STOCKHOLDER PROPOSALS
Proposals of stockholders intended for inclusion in the proxy statement to be furnished to all stockholders entitled to vote at our
2016 annual meeting of stockholders, pursuant to Rule 14a-8 promulgated under the Exchange Act by the Securities and Exchange
Commission, must be received at the Company’s principal executive offices not later than December 15, 2015. Stockholders who wish
to make a proposal at the 2016 annual meeting - other than one that will be included in the Company’s proxy statement - must notify
us between January 21, 2016 and February 20, 2016. If a stockholder who wishes to present a proposal fails to notify us by
February 20, 2016 and such proposal is brought before the 2016 annual meeting, then under the Securities and Exchange
Commission’s proxy rules, the proxies solicited by management with respect to the 2016 annual meeting will confer discretionary
voting authority with respect to the stockholders proposal on the persons selected by management to vote the proxies.

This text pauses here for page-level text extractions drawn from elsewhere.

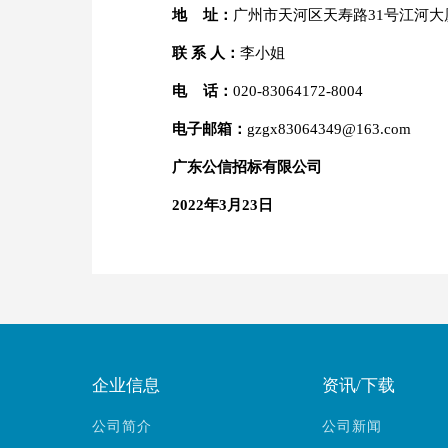
地 址：
广州市天河区天寿路31号江河大
联 系 人：
李小姐
电 话：
020-83064172-8004
电子邮箱：
gzgx83064349@163.com
广东公信招标有限公司
2022
年3月23日
企业信息
资讯/下载
公司简介
公司新闻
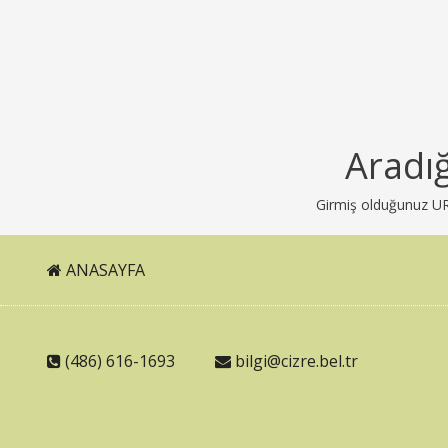
Aradı
Girmiş olduğunuz URL 
ANASAYFA
(486) 616-1693
bilgi@cizre.bel.tr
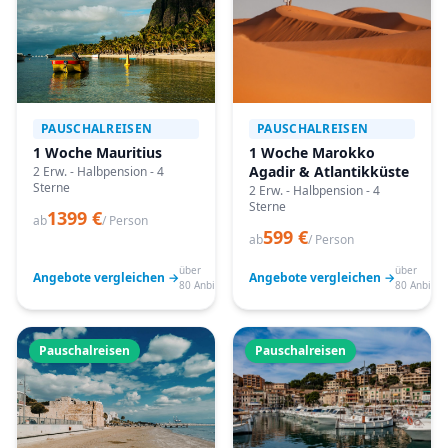
PAUSCHALREISEN
PAUSCHALREISEN
1 Woche Mauritius
1 Woche Marokko
Agadir & Atlantikküste
2 Erw. - Halbpension - 4
Sterne
2 Erw. - Halbpension - 4
Sterne
1399 €
ab
/ Person
599 €
ab
/ Person
über
über
Angebote vergleichen →
Angebote vergleichen →
80 Anbieter
80 Anbiete
Pauschalreisen
Pauschalreisen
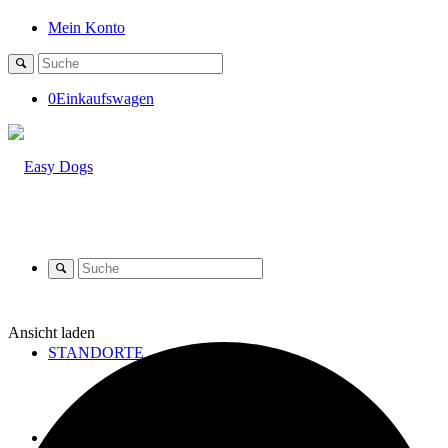
Mein Konto
0
Einkaufswagen
Ansicht laden
STANDORTE
SHOP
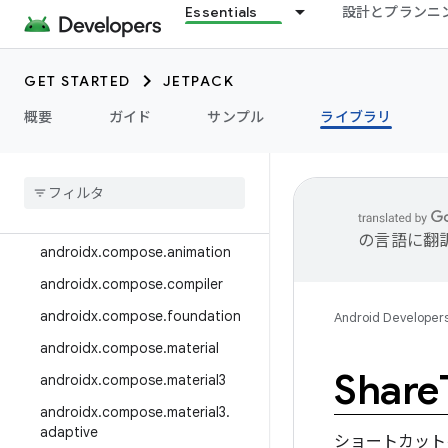
Essentials
設計とプランニ
androidx.camera.media3
androidx.camera.viewfinder
GET STARTED
JETPACK
androidx.car
概要
ガイド
サンプル
ライブラリ
androidx.car.app
androidx
.
cardview
androidx
.
collection
androidx
.
compose
の言語に翻
androidx
.
compose
.
animation
androidx
.
compose
.
compiler
androidx
.
compose
.
foundation
Android Developer
androidx
.
compose
.
material
Share
androidx
.
compose
.
material3
androidx
.
compose
.
material3
.
adaptive
ショートカット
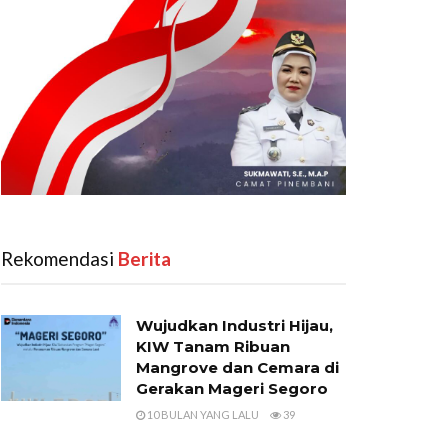
Rekomendasi
‎ Berita
Wujudkan Industri Hijau,
KIW Tanam Ribuan
Mangrove dan Cemara di
Gerakan Mageri Segoro
10 BULAN YANG LALU
39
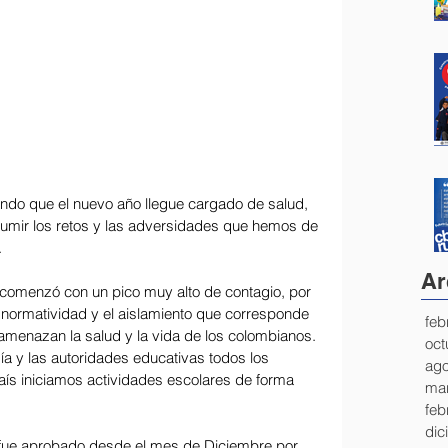
ando que el nuevo año llegue cargado de salud, 
sumir los retos y las adversidades que hemos de 
 
Ar
comenzó con un pico muy alto de contagio, por 
 normatividad y el aislamiento que corresponde 
feb
amenazan la salud y la vida de los colombianos. 
oct
ía y las autoridades educativas todos los 
ago
aís iniciamos actividades escolares de forma 
mar
feb
dic
 fue aprobado desde el mes de Diciembre por 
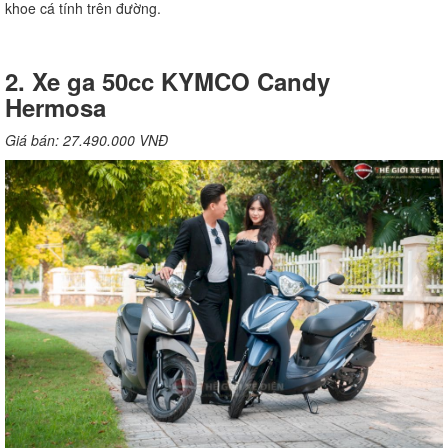
khoe cá tính trên đường.
2. Xe ga 50cc KYMCO Candy
Hermosa
Giá bán: 27.490.000 VNĐ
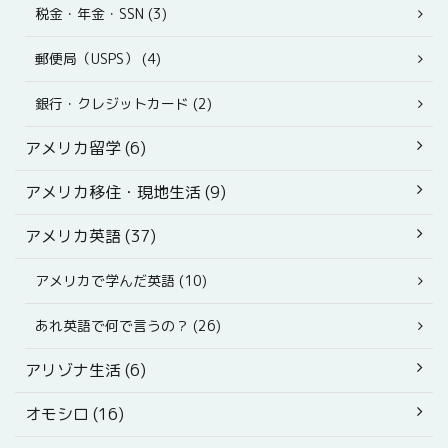
税金・年金・SSN (3)
郵便局（USPS） (4)
銀行・クレジットカード (2)
アメリカ留学 (6)
アメリカ移住・現地生活 (9)
アメリカ英語 (37)
アメリカで学んだ英語 (10)
あれ英語で何で言うの？ (26)
アリゾナ生活 (6)
オモシロ (16)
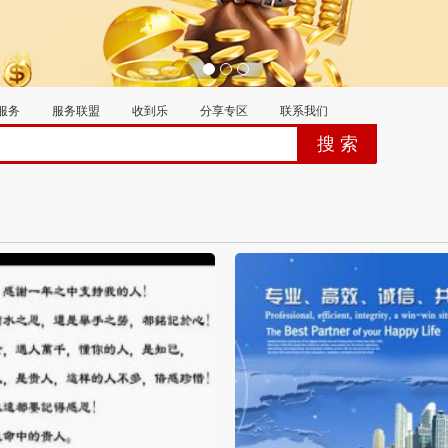
服务
服务联盟
收到乐
分享专区
联系我们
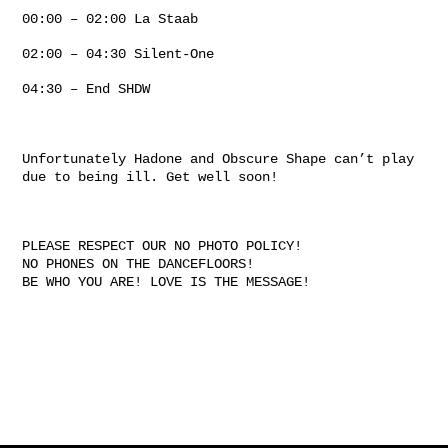
00:00 – 02:00 La Staab
02:00 – 04:30 Silent-One
04:30 – End SHDW
Unfortunately Hadone and Obscure Shape can’t play
due to being ill. Get well soon!
PLEASE RESPECT OUR NO PHOTO POLICY!
NO PHONES ON THE DANCEFLOORS!
BE WHO YOU ARE! LOVE IS THE MESSAGE!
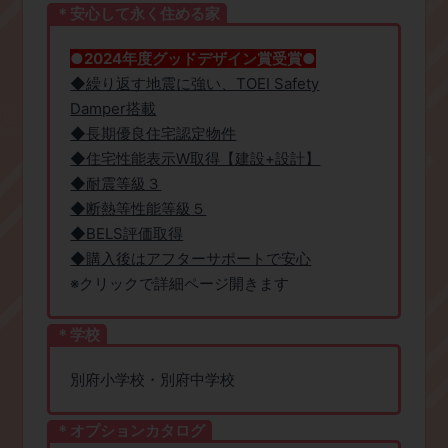
＊安心して永く住める家
●2024年度グッドデザイン賞受賞●
◆繰り返す地震に強い、TOEI Safety
Damper搭載
◆長期優良住宅認定物件
◆住宅性能表示W取得【建設+設計】
◆耐震等級３
◆断熱等性能等級５
◆BELS評価取得
◆購入後はアフターサポートで安心
※クリックで詳細ページ開きます
＊学校
別府小学校・別府中学校
＊オプションカタログ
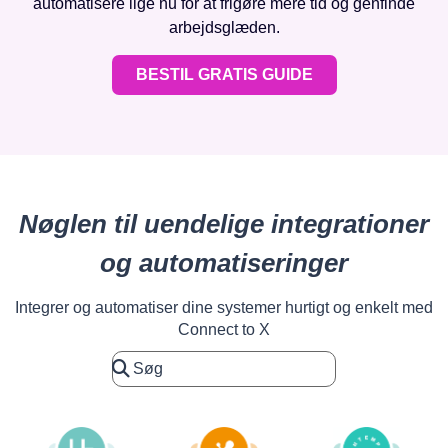
automatisere lige nu for at frigøre mere tid og genfinde
arbejdsglæden.
BESTIL GRATIS GUIDE
Nøglen til uendelige integrationer
og automatiseringer
Integrer og automatiser dine systemer hurtigt og enkelt med
Connect to X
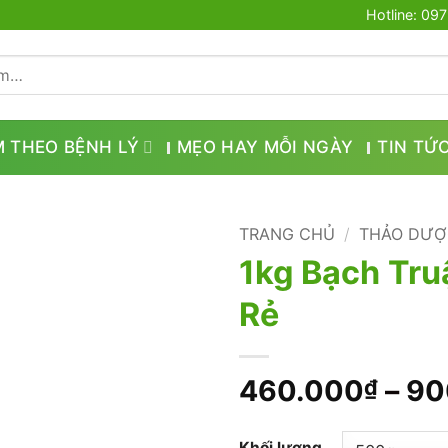
Hotline: 09
M THEO BỆNH LÝ
MẸO HAY MỖI NGÀY
TIN TỨ
TRANG CHỦ
/
THẢO DƯỢ
1kg Bạch Tru
Rẻ
460.000
–
90
₫
Khối lượng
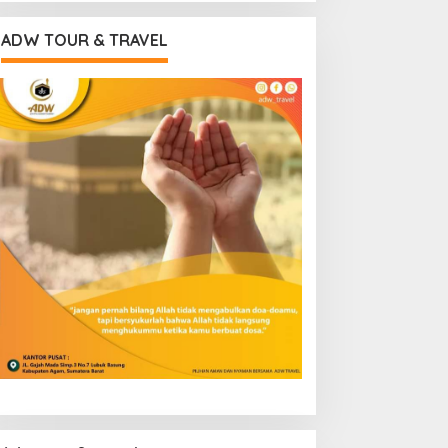
ADW TOUR & TRAVEL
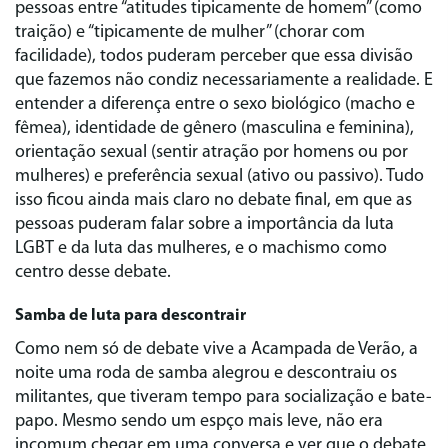
pessoas entre “atitudes tipicamente de homem” (como
traição) e “tipicamente de mulher” (chorar com
facilidade), todos puderam perceber que essa divisão
que fazemos não condiz necessariamente a realidade. E
entender a diferença entre o sexo biológico (macho e
fêmea), identidade de gênero (masculina e feminina),
orientação sexual (sentir atração por homens ou por
mulheres) e preferência sexual (ativo ou passivo). Tudo
isso ficou ainda mais claro no debate final, em que as
pessoas puderam falar sobre a importância da luta
LGBT e da luta das mulheres, e o machismo como
centro desse debate.
Samba de luta para descontrair
Como nem só de debate vive a Acampada de Verão, a
noite uma roda de samba alegrou e descontraiu os
militantes, que tiveram tempo para socialização e bate-
papo. Mesmo sendo um espço mais leve, não era
incomum chegar em uma conversa e ver que o debate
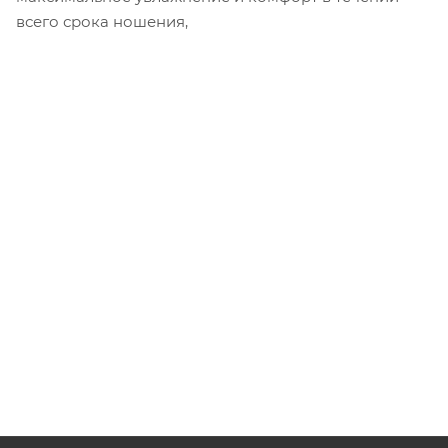
всего срока ношения,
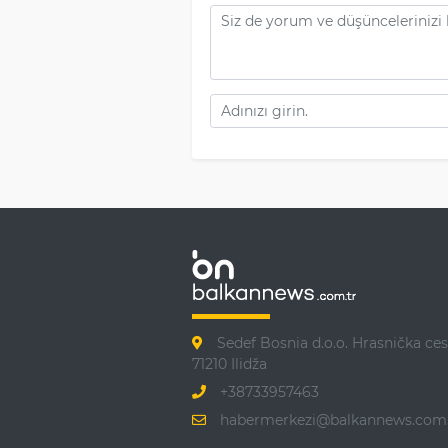
Sedef Bosnia d.o.o. Hrasnička ces
71210 Ilidža
+38733957463
habermerkezi@balkannews.com.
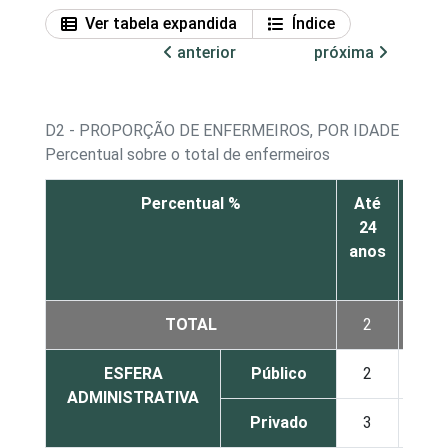
Ver tabela expandida
Índice
anterior
próxima
D2 - PROPORÇÃO DE ENFERMEIROS, POR IDADE
Percentual sobre o total de enfermeiros
Percentual %
Até
De
24
25 a
anos
34
anos
TOTAL
2
41
ESFERA
Público
2
37
ADMINISTRATIVA
Privado
3
48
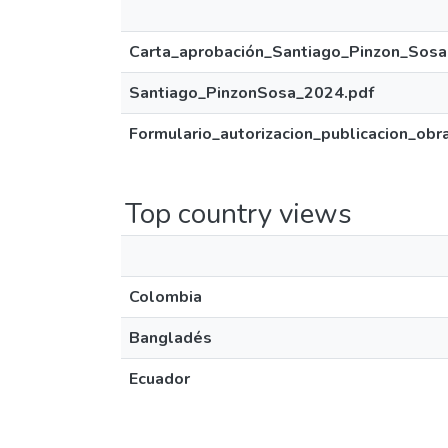
Carta_aprobación_Santiago_Pinzon_Sosa
Santiago_PinzonSosa_2024.pdf
Formulario_autorizacion_publicacion_obr
Top country views
Colombia
Bangladés
Ecuador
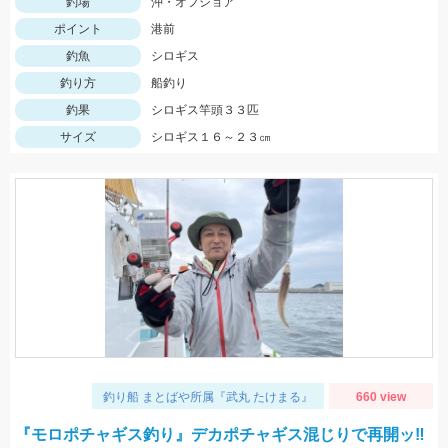
釣場
沖・オフショア
ポイント
港前
釣魚
シロギス
釣り方
船釣り
釣果
シロギス竿頭３３匹
サイズ
シロギス１６～２３㎝
釣り船 まとばや所属『武丸 たけまる』
660 view
『モロポチャギス釣り』デカポチャギス混じりで再開ッ‼︎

If a stockholder
makes a timely notification, the proxies may still exercise discretionary voting authority under circumstances consistent with the
Securities and Exchange Commission’s proxy rules. In order to curtail controversy as to the date on which we received a proposal, it is
suggested that proponents submit their proposals by Certified Mail, Return Receipt Requested, to iRobot Corporation, 8 Crosby Drive,
Bedford, Massachusetts 01730, Attention: Secretary.
SECTION 16(a) BENEFICIAL OWNERSHIP REPORTING COMPLIANCE
Section 16(a) of the Exchange Act requires our directors, executive officers and persons who own more than ten percent of a
registered class of our equity securities to file reports of ownership and changes in ownership with the Securities and Exchange
Commission. Such persons are required by regulations of the Securities and Exchange Commission to furnish us with copies of all
such filings. Based solely on our review of copies of such filings we believe that all such persons complied on a timely basis with all
Section 16(a) filing requirements during the fiscal year ended December 27, 2014, except that Ms. Stacy and Messrs. Sagan and
Weinstein each did not timely file a Form 4 with respect to one transaction.
EXPENSES AND SOLICITATION
The cost of solicitation of proxies will be borne by us and, in addition to soliciting stockholders by mail through its regular
employees, we may request banks, brokers and other custodians, nominees and fiduciaries to solicit their customers who have our
stock registered in the names of a nominee and, if so, will reimburse such banks, brokers and other custodians, nominees and
fiduciaries for their reasonable out-of-pocket costs. Solicitation by our officers and employees may also be made of some stockholders
in person or by mail, telephone, e-mail or telegraph following the original solicitation. We may also retain an independent proxy
solicitation firm to assist in the solicitation of proxies.